Problem to work on — Copy the article on tax considerations when dividing assets in a divorce word for word, in full.

Source document —
Don’t Overlook Tax Considerations When Dividing Assets in a Divorce
When you decide to end your marriage, there are numerous concerns to think about. If you and your spouse have children, establishing appropriate custody, child support and visitation arrangements should be top priority. Whether you’re a parent or not, there are multiple financial considerations, such as the disposition of the marital home and division of assets accumulated since you wed. While you’re dealing with those issues, as well as the emotional strain associated with the breakup, it is easy to overlook the potential tax implications of your divorce.
Your marital status as of December 31 determines your filing status for the entire tax year. If your divorce is finalized by the end of the year, you must file as “single” or “head of household” (if you meet the qualifications). Someone who was still married at the end of the year can file jointly or separately, even if they break up with their spouse before the return is submitted. Filing status can significantly impact your tax liability, so it’s important to plan accordingly.

Records shown —
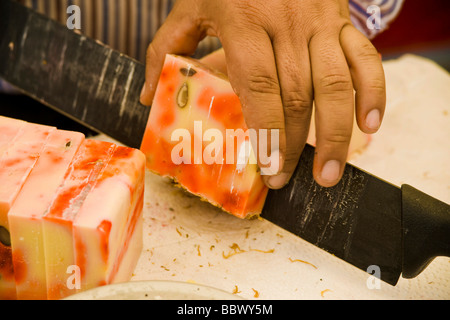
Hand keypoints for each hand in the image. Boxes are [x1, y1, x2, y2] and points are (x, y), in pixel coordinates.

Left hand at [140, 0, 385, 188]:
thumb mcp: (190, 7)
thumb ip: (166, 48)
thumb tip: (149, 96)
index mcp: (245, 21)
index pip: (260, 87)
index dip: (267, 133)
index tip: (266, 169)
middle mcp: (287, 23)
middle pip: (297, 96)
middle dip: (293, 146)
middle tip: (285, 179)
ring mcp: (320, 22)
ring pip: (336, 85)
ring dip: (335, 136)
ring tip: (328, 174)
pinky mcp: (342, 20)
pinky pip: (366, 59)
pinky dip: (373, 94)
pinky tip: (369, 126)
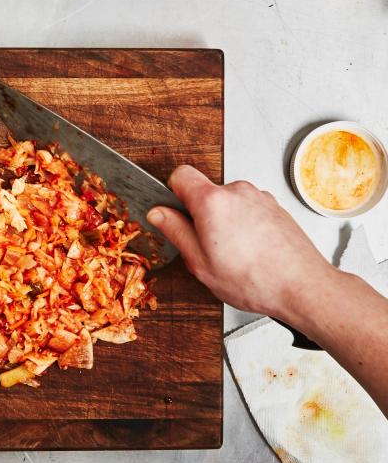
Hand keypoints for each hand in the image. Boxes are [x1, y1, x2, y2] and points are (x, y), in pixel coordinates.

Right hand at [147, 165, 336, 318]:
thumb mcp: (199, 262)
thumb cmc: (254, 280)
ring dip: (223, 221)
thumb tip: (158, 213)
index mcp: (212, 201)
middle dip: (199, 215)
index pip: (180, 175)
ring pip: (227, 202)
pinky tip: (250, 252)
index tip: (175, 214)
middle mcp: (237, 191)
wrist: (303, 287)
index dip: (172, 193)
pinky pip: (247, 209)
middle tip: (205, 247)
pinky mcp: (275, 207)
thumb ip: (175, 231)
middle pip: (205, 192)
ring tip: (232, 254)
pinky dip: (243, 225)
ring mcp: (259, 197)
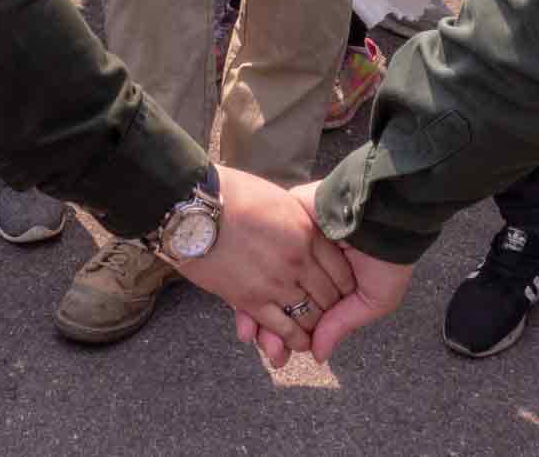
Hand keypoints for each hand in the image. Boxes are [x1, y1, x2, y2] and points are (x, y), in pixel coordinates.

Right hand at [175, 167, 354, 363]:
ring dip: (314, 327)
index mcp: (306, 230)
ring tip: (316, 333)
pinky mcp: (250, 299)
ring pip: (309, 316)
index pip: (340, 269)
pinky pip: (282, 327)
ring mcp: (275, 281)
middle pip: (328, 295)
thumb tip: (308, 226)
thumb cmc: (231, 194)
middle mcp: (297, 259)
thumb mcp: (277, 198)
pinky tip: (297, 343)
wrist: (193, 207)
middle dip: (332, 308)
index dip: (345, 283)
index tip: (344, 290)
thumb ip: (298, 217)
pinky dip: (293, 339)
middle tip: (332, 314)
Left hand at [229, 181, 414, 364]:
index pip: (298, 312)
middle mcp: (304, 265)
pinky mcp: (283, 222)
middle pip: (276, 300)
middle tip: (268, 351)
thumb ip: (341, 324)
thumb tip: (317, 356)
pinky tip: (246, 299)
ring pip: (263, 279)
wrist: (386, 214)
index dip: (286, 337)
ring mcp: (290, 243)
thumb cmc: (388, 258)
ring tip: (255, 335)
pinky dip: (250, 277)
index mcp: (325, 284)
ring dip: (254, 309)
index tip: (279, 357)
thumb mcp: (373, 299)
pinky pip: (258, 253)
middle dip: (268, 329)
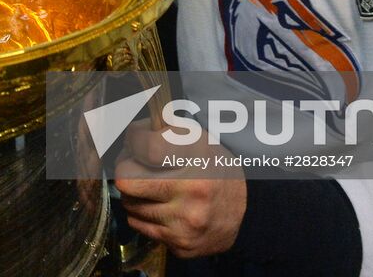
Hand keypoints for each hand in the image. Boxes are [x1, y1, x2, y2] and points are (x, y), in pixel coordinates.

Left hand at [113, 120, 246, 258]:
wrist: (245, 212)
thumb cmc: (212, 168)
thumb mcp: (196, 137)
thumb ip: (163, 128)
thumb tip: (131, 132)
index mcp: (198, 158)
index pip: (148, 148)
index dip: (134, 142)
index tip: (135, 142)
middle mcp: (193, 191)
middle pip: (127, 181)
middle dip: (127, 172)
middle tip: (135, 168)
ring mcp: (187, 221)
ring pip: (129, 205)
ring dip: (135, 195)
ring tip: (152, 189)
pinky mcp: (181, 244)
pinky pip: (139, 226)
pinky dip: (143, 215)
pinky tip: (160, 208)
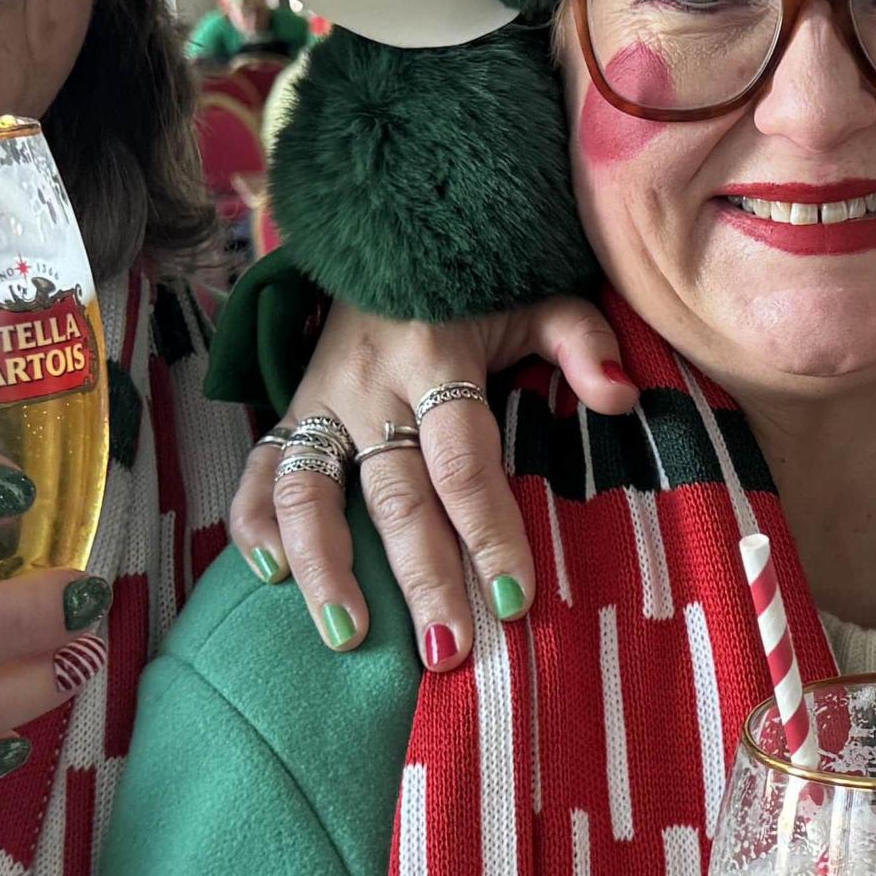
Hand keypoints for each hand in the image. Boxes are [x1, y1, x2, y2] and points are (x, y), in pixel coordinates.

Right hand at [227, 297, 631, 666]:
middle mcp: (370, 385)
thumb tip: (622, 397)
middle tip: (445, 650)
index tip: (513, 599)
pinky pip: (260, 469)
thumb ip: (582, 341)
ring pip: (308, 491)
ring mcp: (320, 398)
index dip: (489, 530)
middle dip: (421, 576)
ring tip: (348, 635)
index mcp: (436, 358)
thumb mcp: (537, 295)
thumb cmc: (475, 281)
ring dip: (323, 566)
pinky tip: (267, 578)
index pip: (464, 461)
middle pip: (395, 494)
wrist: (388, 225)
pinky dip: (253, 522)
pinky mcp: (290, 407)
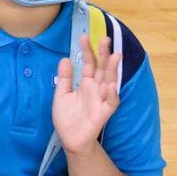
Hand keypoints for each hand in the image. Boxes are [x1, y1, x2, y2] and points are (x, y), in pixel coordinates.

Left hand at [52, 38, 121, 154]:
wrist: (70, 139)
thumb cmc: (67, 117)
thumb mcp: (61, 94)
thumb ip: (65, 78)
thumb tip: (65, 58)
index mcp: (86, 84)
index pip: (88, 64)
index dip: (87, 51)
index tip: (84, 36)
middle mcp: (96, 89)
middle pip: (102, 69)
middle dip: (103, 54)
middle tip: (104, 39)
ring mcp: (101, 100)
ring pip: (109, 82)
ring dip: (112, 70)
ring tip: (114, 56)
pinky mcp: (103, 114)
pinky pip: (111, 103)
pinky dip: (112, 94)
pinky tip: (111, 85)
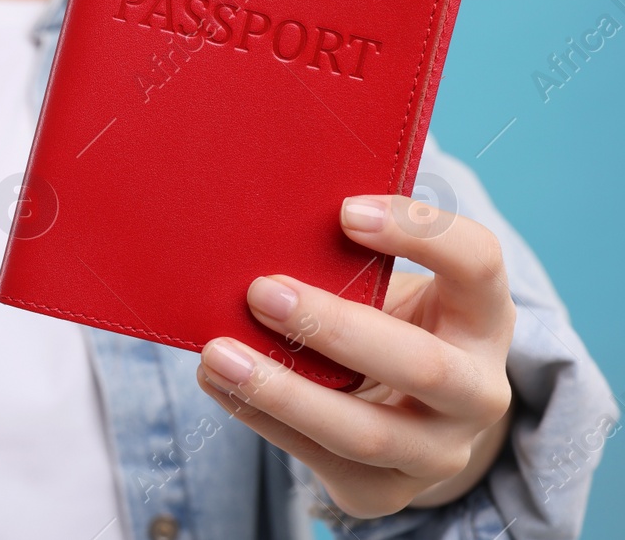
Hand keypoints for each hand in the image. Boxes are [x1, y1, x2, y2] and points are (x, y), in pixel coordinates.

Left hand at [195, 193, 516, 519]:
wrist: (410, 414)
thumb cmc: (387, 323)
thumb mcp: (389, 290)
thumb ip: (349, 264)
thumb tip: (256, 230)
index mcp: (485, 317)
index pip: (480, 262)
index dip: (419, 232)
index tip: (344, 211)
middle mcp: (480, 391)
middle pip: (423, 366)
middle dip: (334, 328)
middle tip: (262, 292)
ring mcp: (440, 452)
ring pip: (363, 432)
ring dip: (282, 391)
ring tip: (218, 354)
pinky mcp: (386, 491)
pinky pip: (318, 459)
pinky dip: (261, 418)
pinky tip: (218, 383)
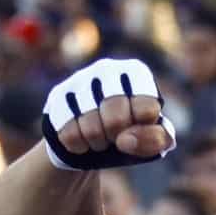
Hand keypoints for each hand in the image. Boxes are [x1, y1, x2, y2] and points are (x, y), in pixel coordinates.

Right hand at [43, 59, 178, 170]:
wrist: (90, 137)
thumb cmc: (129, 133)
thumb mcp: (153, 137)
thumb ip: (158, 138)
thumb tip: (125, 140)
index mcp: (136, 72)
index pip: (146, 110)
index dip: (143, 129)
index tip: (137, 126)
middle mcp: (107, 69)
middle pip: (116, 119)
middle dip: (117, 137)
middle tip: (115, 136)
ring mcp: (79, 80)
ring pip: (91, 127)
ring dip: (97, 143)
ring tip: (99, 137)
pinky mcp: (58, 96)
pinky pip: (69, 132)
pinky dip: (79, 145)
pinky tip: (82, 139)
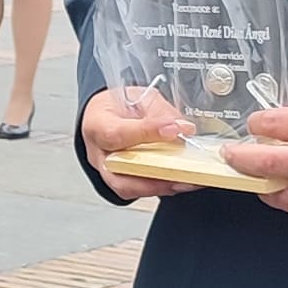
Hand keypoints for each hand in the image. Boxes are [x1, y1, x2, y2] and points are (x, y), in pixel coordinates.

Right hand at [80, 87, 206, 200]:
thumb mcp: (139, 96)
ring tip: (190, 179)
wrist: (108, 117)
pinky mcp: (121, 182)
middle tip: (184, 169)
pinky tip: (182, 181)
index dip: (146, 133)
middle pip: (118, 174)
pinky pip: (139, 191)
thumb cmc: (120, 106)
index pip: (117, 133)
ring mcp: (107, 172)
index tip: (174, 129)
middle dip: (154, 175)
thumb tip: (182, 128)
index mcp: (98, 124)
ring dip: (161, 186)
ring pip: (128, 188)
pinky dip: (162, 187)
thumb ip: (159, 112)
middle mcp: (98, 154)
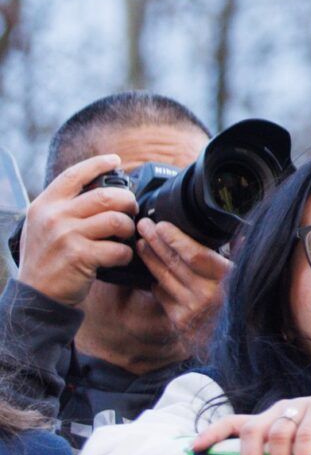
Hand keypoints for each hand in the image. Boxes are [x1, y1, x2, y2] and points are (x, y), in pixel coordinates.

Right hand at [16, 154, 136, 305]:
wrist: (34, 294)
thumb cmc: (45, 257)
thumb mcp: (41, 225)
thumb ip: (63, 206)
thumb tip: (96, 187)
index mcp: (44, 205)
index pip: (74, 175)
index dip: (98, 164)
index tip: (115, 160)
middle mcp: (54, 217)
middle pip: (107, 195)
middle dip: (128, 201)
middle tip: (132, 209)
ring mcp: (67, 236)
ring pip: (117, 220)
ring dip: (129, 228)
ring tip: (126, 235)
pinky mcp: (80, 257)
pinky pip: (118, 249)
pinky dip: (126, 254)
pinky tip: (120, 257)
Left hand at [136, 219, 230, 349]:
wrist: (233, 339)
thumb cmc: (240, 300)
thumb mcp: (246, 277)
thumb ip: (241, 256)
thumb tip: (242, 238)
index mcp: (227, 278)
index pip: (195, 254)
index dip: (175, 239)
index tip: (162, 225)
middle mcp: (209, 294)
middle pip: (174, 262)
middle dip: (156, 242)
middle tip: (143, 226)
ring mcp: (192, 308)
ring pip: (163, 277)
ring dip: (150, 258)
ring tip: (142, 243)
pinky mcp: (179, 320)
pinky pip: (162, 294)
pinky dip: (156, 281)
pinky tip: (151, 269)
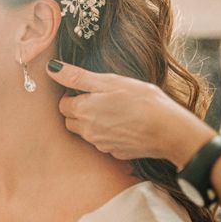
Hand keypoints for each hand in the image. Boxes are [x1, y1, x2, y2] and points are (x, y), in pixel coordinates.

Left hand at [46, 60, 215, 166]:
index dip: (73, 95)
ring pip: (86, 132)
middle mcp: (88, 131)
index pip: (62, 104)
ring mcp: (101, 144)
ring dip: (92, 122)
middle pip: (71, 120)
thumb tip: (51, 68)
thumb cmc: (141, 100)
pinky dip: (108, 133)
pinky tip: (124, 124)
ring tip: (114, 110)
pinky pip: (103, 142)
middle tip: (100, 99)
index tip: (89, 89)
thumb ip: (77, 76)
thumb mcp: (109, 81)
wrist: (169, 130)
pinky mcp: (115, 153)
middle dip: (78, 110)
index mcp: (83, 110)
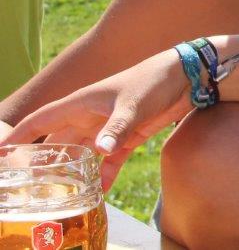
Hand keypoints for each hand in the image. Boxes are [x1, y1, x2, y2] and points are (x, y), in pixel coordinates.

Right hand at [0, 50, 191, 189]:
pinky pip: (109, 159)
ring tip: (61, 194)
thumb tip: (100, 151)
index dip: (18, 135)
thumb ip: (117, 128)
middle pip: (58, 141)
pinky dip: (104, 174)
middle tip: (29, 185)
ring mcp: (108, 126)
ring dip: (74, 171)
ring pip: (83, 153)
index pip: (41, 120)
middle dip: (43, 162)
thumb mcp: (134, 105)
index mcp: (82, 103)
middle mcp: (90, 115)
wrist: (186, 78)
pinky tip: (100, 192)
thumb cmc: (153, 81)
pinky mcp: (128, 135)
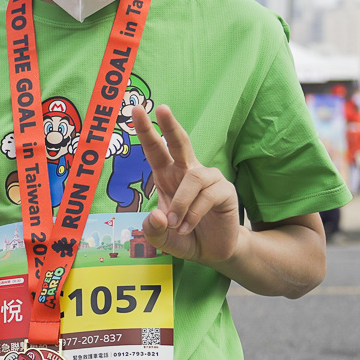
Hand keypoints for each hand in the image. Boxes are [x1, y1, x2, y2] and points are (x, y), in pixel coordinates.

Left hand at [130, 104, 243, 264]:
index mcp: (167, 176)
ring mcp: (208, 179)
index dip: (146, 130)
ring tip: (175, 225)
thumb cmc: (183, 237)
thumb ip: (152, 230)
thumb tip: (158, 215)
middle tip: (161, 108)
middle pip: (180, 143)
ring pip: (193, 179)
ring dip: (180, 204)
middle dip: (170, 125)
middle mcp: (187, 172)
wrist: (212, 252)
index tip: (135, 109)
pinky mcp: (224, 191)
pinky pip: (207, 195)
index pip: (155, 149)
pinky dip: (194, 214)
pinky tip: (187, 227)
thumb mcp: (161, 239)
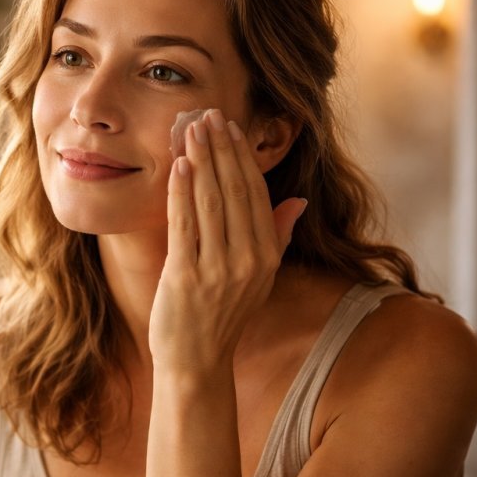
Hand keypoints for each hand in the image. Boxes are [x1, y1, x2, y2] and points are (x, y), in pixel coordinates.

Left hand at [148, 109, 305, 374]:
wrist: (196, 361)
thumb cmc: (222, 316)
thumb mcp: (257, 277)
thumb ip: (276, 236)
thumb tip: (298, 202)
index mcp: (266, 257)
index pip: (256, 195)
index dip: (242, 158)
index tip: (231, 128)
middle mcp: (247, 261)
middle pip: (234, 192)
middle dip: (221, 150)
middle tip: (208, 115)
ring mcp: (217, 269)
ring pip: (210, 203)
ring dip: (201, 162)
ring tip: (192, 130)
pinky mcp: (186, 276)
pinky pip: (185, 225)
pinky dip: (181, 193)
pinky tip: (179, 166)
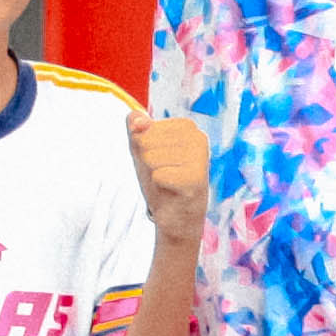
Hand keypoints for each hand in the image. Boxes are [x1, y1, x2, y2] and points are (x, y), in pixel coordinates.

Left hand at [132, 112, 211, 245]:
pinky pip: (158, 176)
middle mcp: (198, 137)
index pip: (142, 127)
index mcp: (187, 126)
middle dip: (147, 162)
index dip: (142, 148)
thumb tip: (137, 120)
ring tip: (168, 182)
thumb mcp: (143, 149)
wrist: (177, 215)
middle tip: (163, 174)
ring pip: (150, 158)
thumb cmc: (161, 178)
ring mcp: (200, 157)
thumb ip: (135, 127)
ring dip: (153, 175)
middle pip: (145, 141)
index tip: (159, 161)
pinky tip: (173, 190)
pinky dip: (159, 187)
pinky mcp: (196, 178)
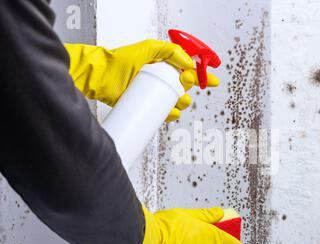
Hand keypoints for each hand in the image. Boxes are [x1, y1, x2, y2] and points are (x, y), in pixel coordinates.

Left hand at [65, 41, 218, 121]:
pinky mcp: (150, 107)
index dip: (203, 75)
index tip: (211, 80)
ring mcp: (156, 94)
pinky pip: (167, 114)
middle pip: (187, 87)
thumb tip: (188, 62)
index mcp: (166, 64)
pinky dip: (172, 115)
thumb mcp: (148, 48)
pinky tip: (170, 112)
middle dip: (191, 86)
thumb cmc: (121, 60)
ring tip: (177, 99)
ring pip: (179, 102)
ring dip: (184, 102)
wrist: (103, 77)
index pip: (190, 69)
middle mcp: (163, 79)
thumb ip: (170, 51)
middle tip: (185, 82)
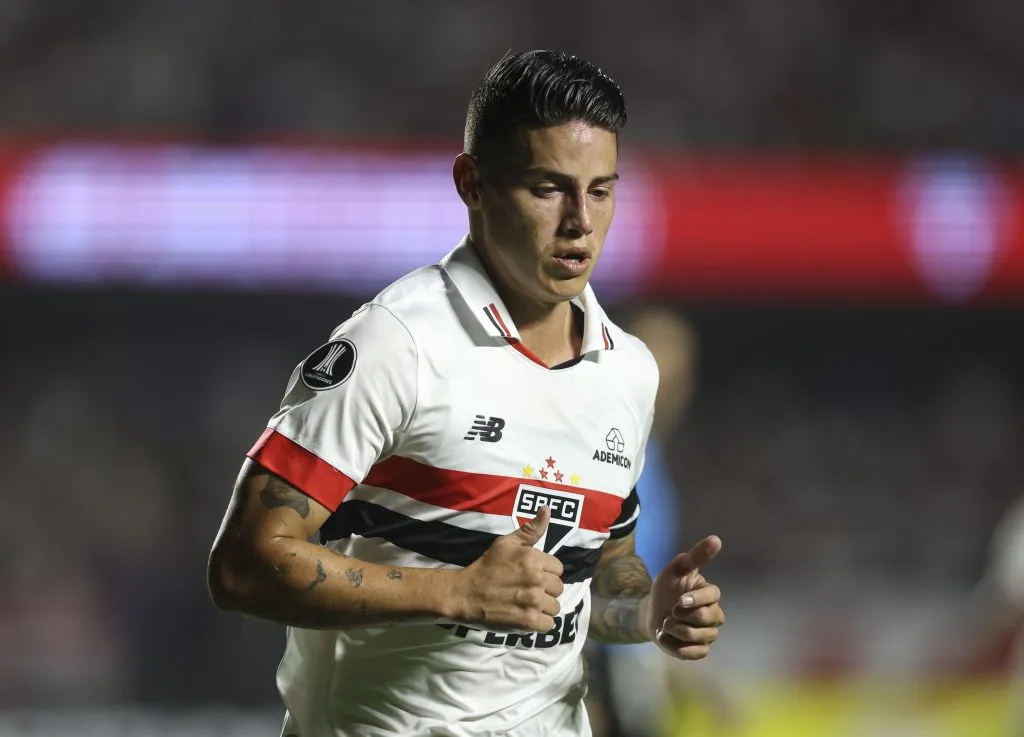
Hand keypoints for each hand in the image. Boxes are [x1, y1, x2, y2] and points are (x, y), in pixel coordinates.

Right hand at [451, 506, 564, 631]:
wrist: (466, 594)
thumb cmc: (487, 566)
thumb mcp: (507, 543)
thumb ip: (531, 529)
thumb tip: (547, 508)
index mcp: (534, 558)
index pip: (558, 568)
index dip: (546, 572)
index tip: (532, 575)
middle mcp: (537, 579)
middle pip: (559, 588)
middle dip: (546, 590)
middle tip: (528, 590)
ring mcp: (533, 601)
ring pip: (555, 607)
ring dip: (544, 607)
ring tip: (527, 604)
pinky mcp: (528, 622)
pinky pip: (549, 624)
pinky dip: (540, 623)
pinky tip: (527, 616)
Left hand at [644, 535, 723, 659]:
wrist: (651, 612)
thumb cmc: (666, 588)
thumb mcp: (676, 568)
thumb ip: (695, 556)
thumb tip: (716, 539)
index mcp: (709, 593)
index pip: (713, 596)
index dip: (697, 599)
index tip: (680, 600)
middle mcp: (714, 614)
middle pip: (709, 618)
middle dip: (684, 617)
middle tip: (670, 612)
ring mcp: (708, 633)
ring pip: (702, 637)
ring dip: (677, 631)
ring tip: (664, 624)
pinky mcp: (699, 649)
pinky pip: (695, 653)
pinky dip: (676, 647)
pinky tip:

Exercise answer —
Don’t Overlook Tax Considerations When Dividing Assets in a Divorce
When you decide to end your marriage, there are numerous concerns to think about. If you and your spouse have children, establishing appropriate custody, child support and visitation arrangements should be top priority. Whether you’re a parent or not, there are multiple financial considerations, such as the disposition of the marital home and division of assets accumulated since you wed. While you’re dealing with those issues, as well as the emotional strain associated with the breakup, it is easy to overlook the potential tax implications of your divorce.
Your marital status as of December 31 determines your filing status for the entire tax year. If your divorce is finalized by the end of the year, you must file as “single” or “head of household” (if you meet the qualifications). Someone who was still married at the end of the year can file jointly or separately, even if they break up with their spouse before the return is submitted. Filing status can significantly impact your tax liability, so it’s important to plan accordingly.